Task prompt – Copy out the full listing exactly, omitting any picture it contains.

Study material –
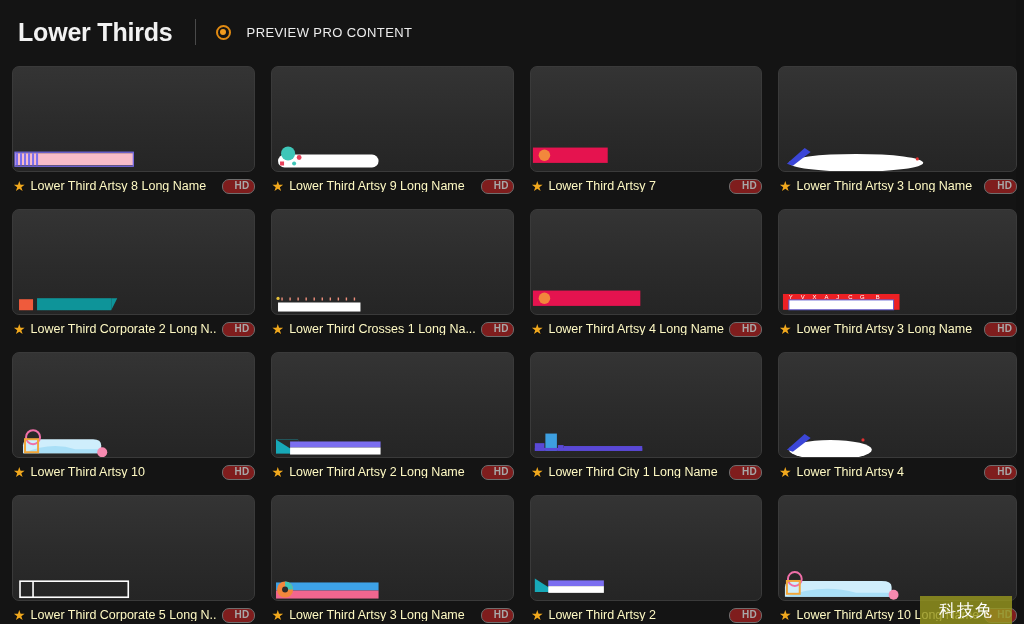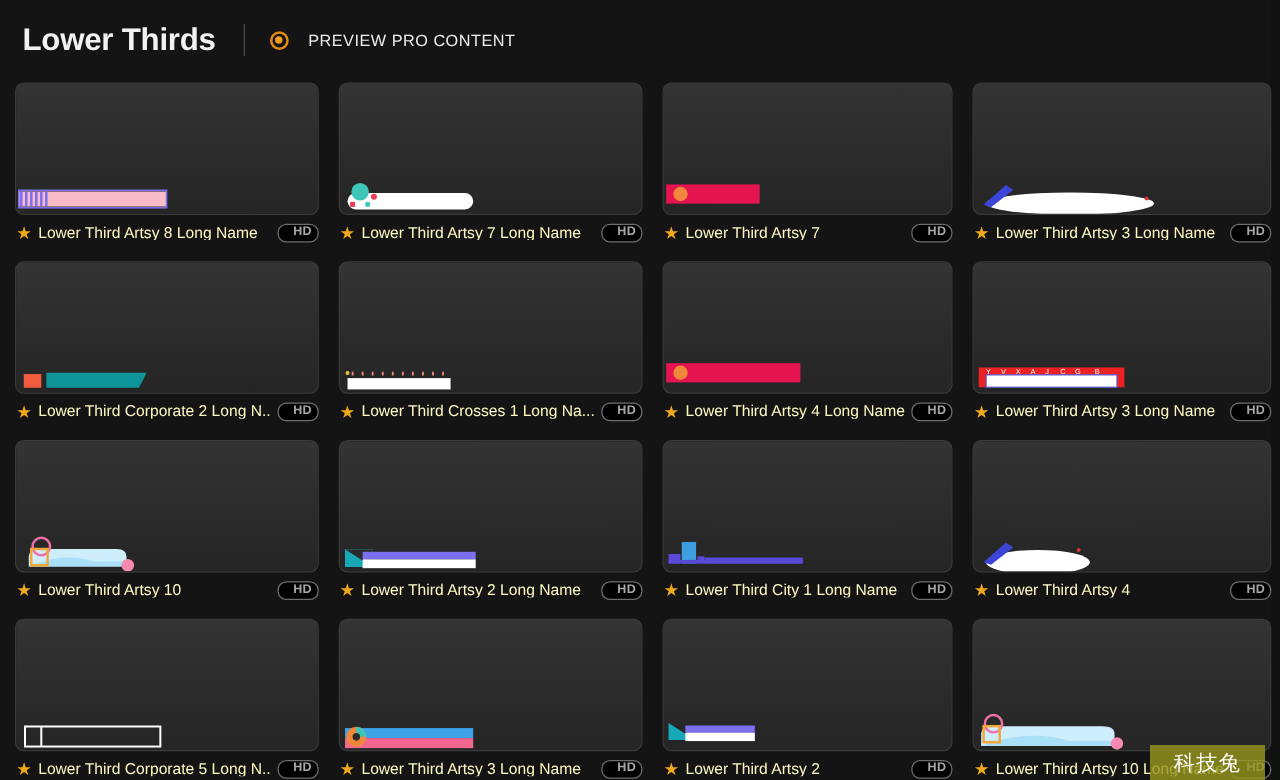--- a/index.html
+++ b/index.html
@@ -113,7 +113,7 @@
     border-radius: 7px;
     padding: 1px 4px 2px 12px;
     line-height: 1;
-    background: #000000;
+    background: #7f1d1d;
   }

Completed exercise –
--- a/index.html
+++ b/index.html
@@ -113,7 +113,7 @@
     border-radius: 7px;
     padding: 1px 4px 2px 12px;
     line-height: 1;
-    background: #000000;
+    background: #7f1d1d;
   }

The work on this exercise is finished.